The best way to avoid this is to give them plenty of amunition for them to speak well about you and your firm. One of the most effective ways to do this is by showing them - commuicating to them - why their design is great. One way to do this is through renderings, images, and other visualizations that show off the best parts of the design.

This, in a way, is the absolute best marketing tool. It allows your firm to look for new work without actually looking for any new work. Your current clients will see the merits of your design, tell their rich friends, and then the phone starts ringing. You only get a few chances to impress your clients, so you better take advantage of them.

A Rendering is Good. Built Work is Better.

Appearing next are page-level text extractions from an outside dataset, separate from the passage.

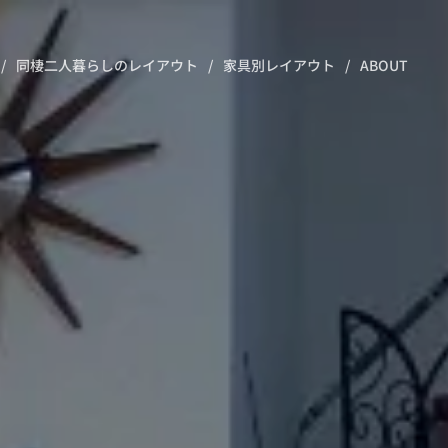
同棲二人暮らしのレイアウト
家具別レイアウト
ABOUT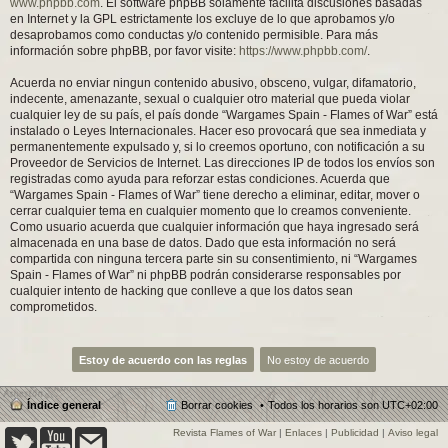
www.phpbb.com
. El software phpBB solamente facilita discusiones basadas
en Internet y la GPL estrictamente los excluye de lo que aprobamos y/o
desaprobamos como conductas y/o contenido permisible. Para más
información sobre phpBB, por favor visite:
https://www.phpbb.com/
.
Acuerda no enviar ningun contenido abusivo, obsceno, vulgar, difamatorio,
indecente, amenazante, sexual o cualquier otro material que pueda violar
cualquier ley de su país, el país donde “Wargames Spain - Flames of War” está
instalado o Leyes Internacionales. Hacer eso provocará que sea inmediata y
permanentemente expulsado y, si lo creemos oportuno, con notificación a su
Proveedor de Servicios de Internet. Las direcciones IP de todos los envíos son
registradas como ayuda para reforzar estas condiciones. Acuerda que
“Wargames Spain - Flames of War” tiene derecho a eliminar, editar, mover o
cerrar cualquier tema en cualquier momento que lo creamos conveniente.
Como usuario acuerda que cualquier información que haya ingresado será
almacenada en una base de datos. Dado que esta información no será
compartida con ninguna tercera parte sin su consentimiento, ni “Wargames
Spain - Flames of War” ni phpBB podrán considerarse responsables por
cualquier intento de hacking que conlleve a que los datos sean
comprometidos.
Índice general
Borrar cookies
Todos los horarios son
UTC+02:00
Revista Flames of War
|
Enlaces
|
Publicidad
|
Aviso legal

Of course, all the impressive visualizations are nothing compared to the marketing and promotional power of built work. Well...as long as its good. You first need to develop the experience and skill set to get things built in a way that reinforces and follows through with the design intent. Builders aren’t architects either, and while they are sure to care about how their hard work turns out as well, they might lack the design skills to be able to figure that out themselves.

Construction documents are used to tell builders how to put a building together, but they don’t always do a good job of conveying the big picture design ideas that must be carried out through every last detail. Architects can use 3D rendering and visualization as a supplimentary set of instructions that show the builder what the thing is supposed to look like when its finished.

And this is the true merit of visualization. It helps explain your building to builders and contractors, which in turn allows them to build a better building, which in turn attracts more clients, which in turn gets you more work. It starts with the design, but it ends with the drawings ability to communicate it. And unless you’re getting up on that roof and swinging a hammer yourself, this component of the design process is one that can not be ignored.

In the end, architects should be utilizing 3D rendering and visualization for a number of reasons - and in some shape or form they all point back to making your firm look like they know what their doing. That is the end goal: to establish trust with your clients and your builders so you can all move foward with the joiint appreciation for the work and for the process.